Stalin’s organ works

But all its pipes are the same length, so it only plays one note. Plus totalitarian musical dogs and terror management studies.

Small (Australian) boy with a pet dog singing in (peaceful) unison (1939).

Small (Australian) boy with a pet dog singing in (peaceful) unison (1939). Image: C. Fox.

I think from his paintings and writings it’s safe to say that Yefim Ladyzhensky was into street organs:

Performances requiring an entrance fee are almost beyond my means. But street shows – these are our abode. “Katarinka” (this was the popular nickname for a street-organ) was a frequent visitor at our yard, where the respectable front of our three-story building alleged well-being and therefore the ability of our tenants to spare a donation…

Another form of Little Catherine is also the nickname given to another type of organ – Stalin’s – though the camel-tached Georgian instrument builder’s Katyusha was less a barrow organ or street organ than a juggernorgan in the Krishnan sense:

The rockets all make the same sound (looped here) because the instrument was designed to accompany the equally monotonous bala-Laika, an orbiting dog piano modelled on the Katzenklavier – here’s Henry Dagg’s:

The CIA tried to discredit this great progressive project using agent Ray Anderson (more Yankee space-race songs):

Sputniks and mutniks, flying through the air,
Sputniks and mutniks, flying everywhere,
It’s so ironic. Are they atomic?
Those funny missiles have got me scared.

Were the rockets longitudinally heterogeneous, they could have been used for non-sustainable change-ringing:

…or to play the Stalinist fakesong, “Katyusha”, after which the BM-8, BM-13, and BM-31 “Katyusha” rocket launchers were named:

Apple and pear trees were a-blooming,
Mist creeping on the river.
Katyusha set out on the banks,
On the steep and lofty bank.

If you, dear reader, sample the rocket (one, two other potential WAV/MP3/OGG sources) and record your own version, I’ll post it here.

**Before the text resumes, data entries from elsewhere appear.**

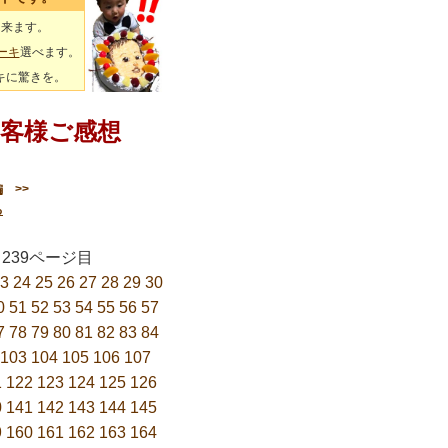
出来ます。
ーキ
選べます。
キに驚きを。
客様ご感想
編
>>
る
1／239ページ目
3
24
25
26
27
28
29
30
0
51
52
53
54
55
56
57
7
78
79
80
81
82
83
84
103
104
105
106
107
1
122
123
124
125
126
0
141
142
143
144
145
9
160
161
162
163
164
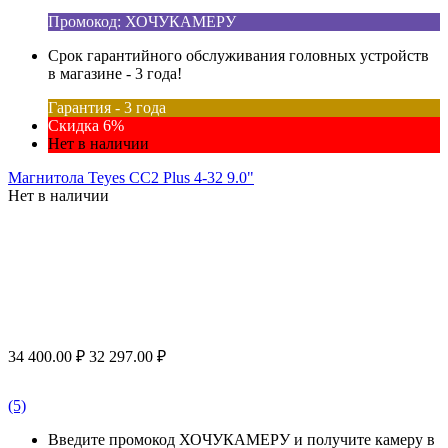
Промокод: ХОЧУКАМЕРУ
Срок гарантийного обслуживания головных устройств
в магазине - 3 года!
Гарантия - 3 года
Скидка 6%
Нет в наличии
Магнитола Teyes CC2 Plus 4-32 9.0"
Нет в наличии
34 400.00
₽
32 297.00
₽
(5)
Введите промокод ХОЧУКАМЕРУ и получите камеру в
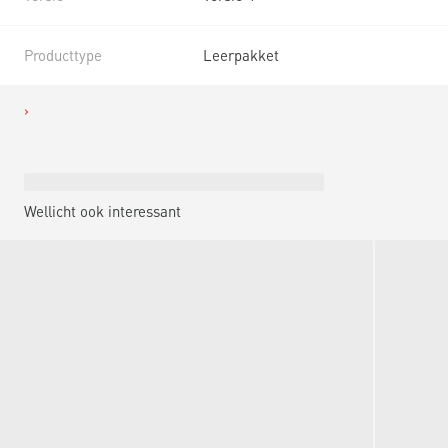
Producttype
Leerpakket
Wellicht ook interessant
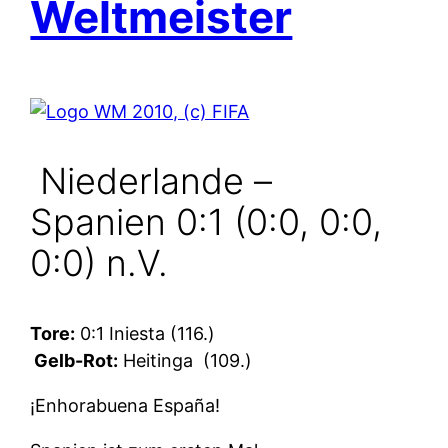
Weltmeister
Niederlande –
Spanien 0:1 (0:0, 0:0,
0:0) n.V.
Tore:
0:1 Iniesta (116.)
Gelb-Rot:
Heitinga
(109.)
¡Enhorabuena España!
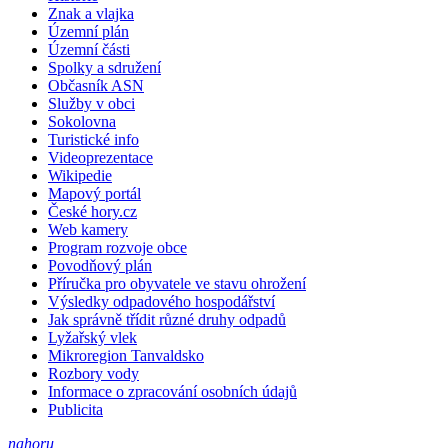
Znak a vlajka
Územní plán
Územní části
Spolky a sdružení
Občasník ASN
Služby v obci
Sokolovna
Turistické info
Videoprezentace
Wikipedie
Mapový portál
České hory.cz
Web kamery
Program rozvoje obce
Povodňový plán
Příručka pro obyvatele ve stavu ohrožení
Výsledky odpadového hospodářství
Jak správně třídit různé druhy odpadů
Lyžařský vlek
Mikroregion Tanvaldsko
Rozbory vody
Informace o zpracování osobních údajů
Publicita
nahoru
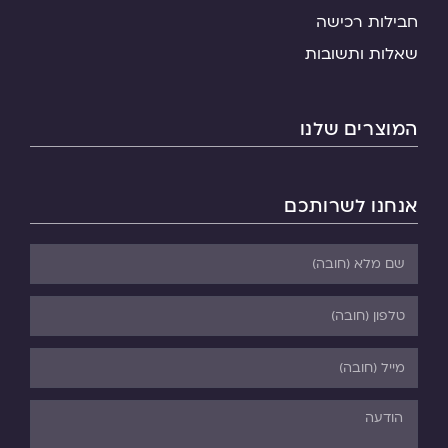
חבילות רכישה
שאלות ותשובות
המוצרים שלנו
אנחנו לשרותכם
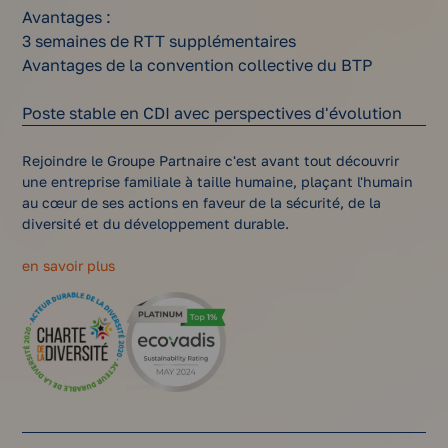
Avantages :
3 semaines de RTT supplémentaires
Avantages de la convention collective du BTP
Poste stable en CDI avec perspectives d'évolution
Rejoindre le Groupe Partnaire c'est avant tout découvrir
une entreprise familiale à taille humaine, plaçant l'humain
au cœur de ses actions en faveur de la sécurité, de la
diversité et du développement durable.
en savoir plus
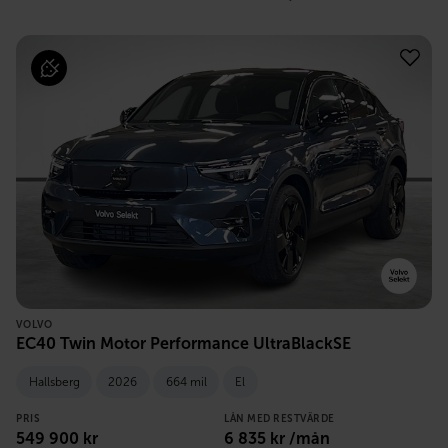
VOLVO
EC40 Twin Motor Performance UltraBlackSE
Hallsberg
2026
664 mil
El
PRIS
LÅN MED RESTVÄRDE
549 900
kr
6 835
kr /mån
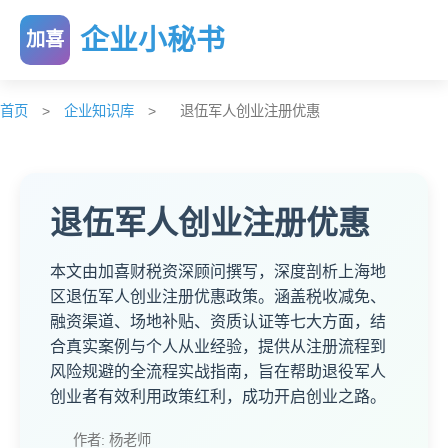
企业小秘书
加喜
首页
>
企业知识库
>
退伍军人创业注册优惠
退伍军人创业注册优惠
本文由加喜财税资深顾问撰写，深度剖析上海地
区退伍军人创业注册优惠政策。涵盖税收减免、
融资渠道、场地补贴、资质认证等七大方面，结
合真实案例与个人从业经验，提供从注册流程到
风险规避的全流程实战指南，旨在帮助退役军人
创业者有效利用政策红利，成功开启创业之路。
作者: 杨老师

That ↑ is a nice arrangement (¿who has all the best tunes?), but Bindi singing along with the Wehrmacht’s “Schwarzbraun ist die Haselnuss” is the best totalitarian-dogs-of-war track I know (empathic translation):

Schwarzbraun ist die Haselnuss,
schwarzbraun bin auch ich, bin auch ich.
Schwarzbraun muss mein Mädel sein,
gerade so wie ich!

Dark brown is the hazelnut,
dark brown am I too, am I too.
Dark brown must my girlfriend be,
the one with the waggly tail.

Cressida Connolly says that in The Worm at the Core: On the Role of Death in Life, Sheldon Solomon, Jeff Greenberg and Tom Pyszczynski say that we go to war to escape death, not patriotic kitsch.